102 F. 660 | U.S. Circuit Court for the District of Eastern North Carolina | 1900

SIMONTON, Circuit Judge.

This is a bill filed by T. W. Stemmier to remove a cloud upon his title. He alleges that he is the owner in fee simple and in possession of a tract of land in North Carolina of 233 acres, acquired by and held by him under one title and in one body. The bill makes A. H. McNeill, George W. McNeill, H. B. Shields, W. G. Garter, and K. H. Worthy defendants, and charges that they are setting up claims of title to a large portion of said land, if not all of it. “The exact or definite parts thereof claimed by defendants, and the exact location of their several pretended claims, your orator is not informed. The defendants, each and all of them, have disputed your orator’s ownership of the aforesaid tract, and by their claims, have cast a cloud upon the title thereof,” besides threatening forcible entry thereon. The prayer of the bill includes a prayer for an injunction.
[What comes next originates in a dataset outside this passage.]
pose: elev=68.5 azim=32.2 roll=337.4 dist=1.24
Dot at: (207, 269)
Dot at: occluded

A rule 'to show cause having been issued, all of them •respond. Garter disclaims. The others show, for cause: (1) That the land in controversy is not of the value of $2,000, and so the case is not within the jurisdiction of this court. (2) That there is no privity whatever between the defendants, each of whom claims a separate tract of land, derived from a distinct source of title, held under separate grantors, in no wise connected with each other, not deriving title from a common source. (3) Each several part so claimed is much less than two thousand dollars in value. (4) All deny that complainant has any title.
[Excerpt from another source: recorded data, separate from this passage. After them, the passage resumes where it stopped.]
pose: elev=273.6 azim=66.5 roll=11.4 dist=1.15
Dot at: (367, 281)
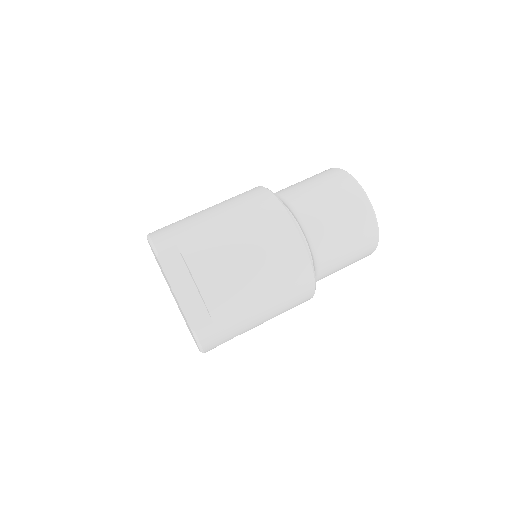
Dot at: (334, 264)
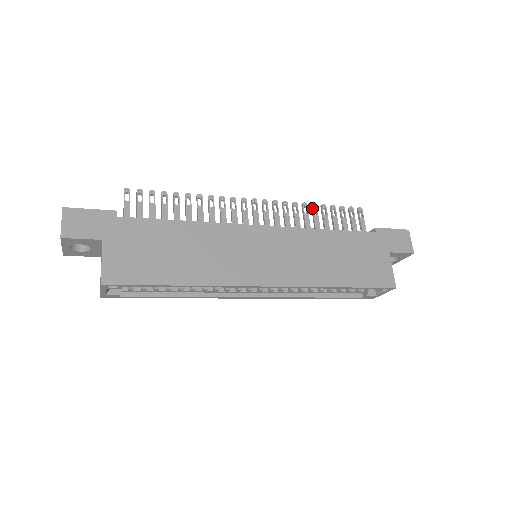
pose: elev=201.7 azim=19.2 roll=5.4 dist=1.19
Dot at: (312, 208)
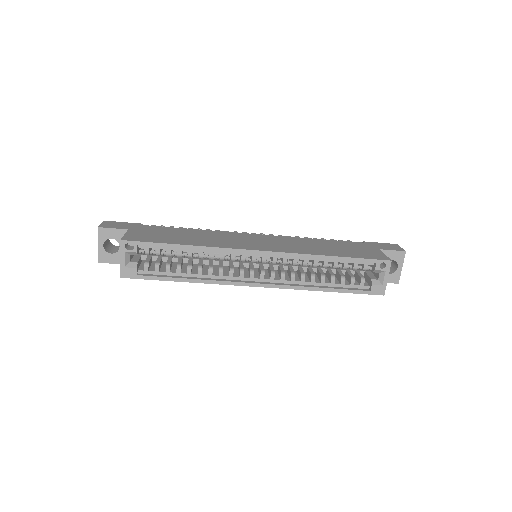
Dot at: occluded
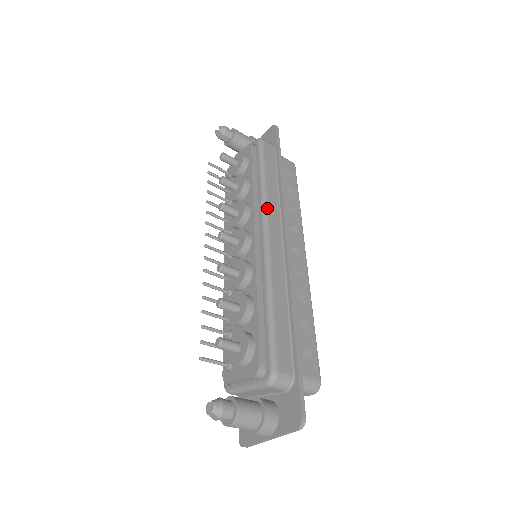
1. Value of land claimed by complainant: Affidavits on this point have been submitted by all the parties. The conclusion of fact by evidence from affidavits is never quite satisfactory. It appears, however, from the preponderance of evidence thus furnished in this case, that the land claimed by complainant was actually more than $2,000 in value at the time of filing the bill.

*6612. It would seem to be in. accordance with the practice in equity, which requires all persons in interest to be made parties, to include all persons who claim title in any portion of this land. The En-cyclopaedia of Pleading and Practice (volume 17, p. 323), lays down mis rule, and adds that it is not necessary that there should be privity or connection between the defendants. But it is admitted that many of the cases quoted to sustain this doctrine lay stress upon.the fact that all the defendants claim title from a common source. This is especially the fact in the case of Fisher v. Hepburn, 48 N. Y. 41, and is the ground for the decision.
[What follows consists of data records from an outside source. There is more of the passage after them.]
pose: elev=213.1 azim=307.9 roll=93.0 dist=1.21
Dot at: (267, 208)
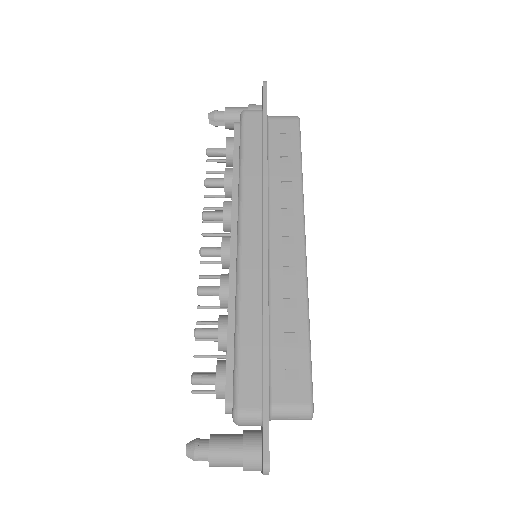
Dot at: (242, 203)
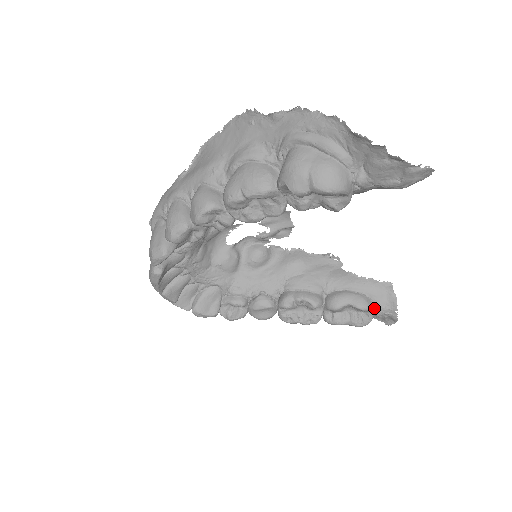
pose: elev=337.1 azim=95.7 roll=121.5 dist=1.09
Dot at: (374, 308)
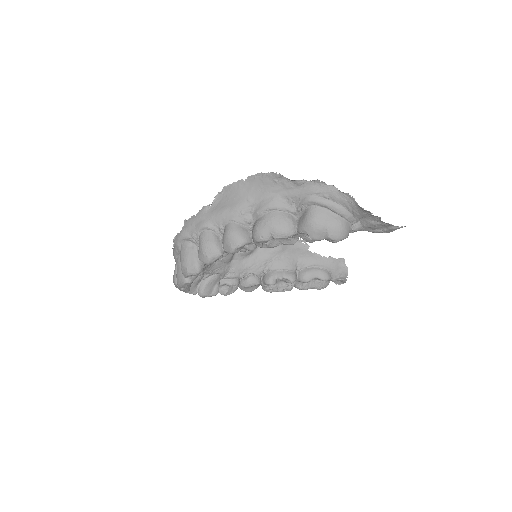
Dot at: (332, 277)
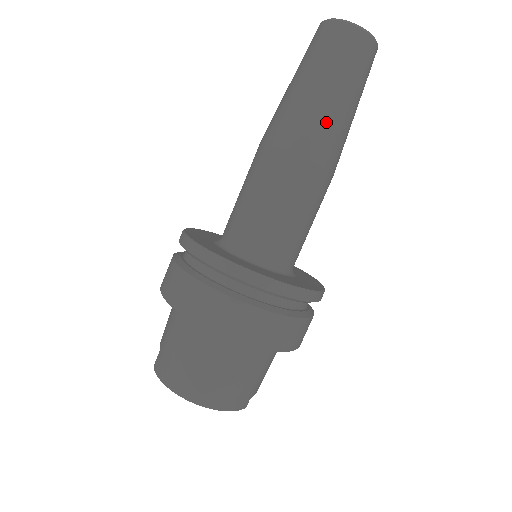
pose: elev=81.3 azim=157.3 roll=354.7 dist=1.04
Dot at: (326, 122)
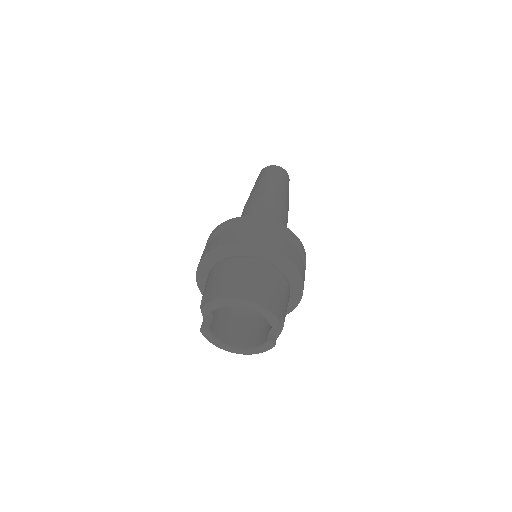
Dot at: (278, 189)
3. The next objection presents a more serious question. It is the rule of the federal courts that, if there be several co-plaintiffs, each plaintiff must be competent to sue, and, if there be several defendani s. each defendant must be liable to be sued, or jurisdiction cannot be entertained. Coal Co. v. Blatchford, 11 Wall. 172, 20 L. Ed. 179; Clearwater v. Meredith, 21 How. 489, 16 L. Ed. 201; Smith v. Lyon, 133 U. S. 315, 10 Sup. Ct. 303, 33 L. Ed. 635. So, in this case, if each defendant has a separate and distinct claim of title to a parcel of the land, which is below $2,0QQ in value, he could not sue for it in the circuit court, and it would appear that he could not be sued for it in that court. In Walter v. Railroad Co., 147 U. S. 370, 13 Sup. Ct. 348, 37 L. Ed. 206, the railroad company had been assessed for taxation at a rate supposed to be exorbitant. It instituted proceedings in the circuit court of the United States, praying an injunction against the sheriffs of several counties, prohibiting them from levying the tax. The aggregate of the laxes exceeded $5,000, but they were assessed in several counties, and in no one county did the tax amount to $2,000. The supreme court held that the circuit court was without jurisdiction. After elaborate discussion, the court concludes:

“In short, the rule applicable to several plaintiffs having separate claims, that each must represent an amount sufficient to give the court jurisdiction, is equally applicable to several liabilities of different defendants to the same plaintiff.”

The whole subject is elaborately discussed in Gibson v. Shufeldt, 122 U. S. 27, 7 Sup. Ct. 1066, 30 L. Ed. 1083, and the same conclusion is reached. There can be no doubt that when the result of a suit, if successful, would he a separate decree against each defendant, the value of the dispute between such defendant and the plaintiff must exceed $2,000. In Clay v. Field, 138 U. S. 479, 11 Sup. Ct. 425, 34 L. Ed. 1049, the authorities are quoted, and this principle is laid.down:

“If several persons be joined in a suit in equity or admiralty, and have a common and undivided interest, though separate as between themselves, the amount of this joint claim or liability will be the test of jurisdiction. But when the interests are distinct, and they are joined for the sake ol' convenience, only, and because they form a class of parties whose rights and liabilities arose out of the same transaction, or have relation to a common fund or mass of property sought to be administered, such distinct demands or liabilities cannot be aggregated together for the purpose of giving jurisdiction. Each must, stand or fall by itself alone.”

The objection is well taken. The restraining order heretofore issued is dissolved, and the case is retained for such further proceedings as the parties may think proper.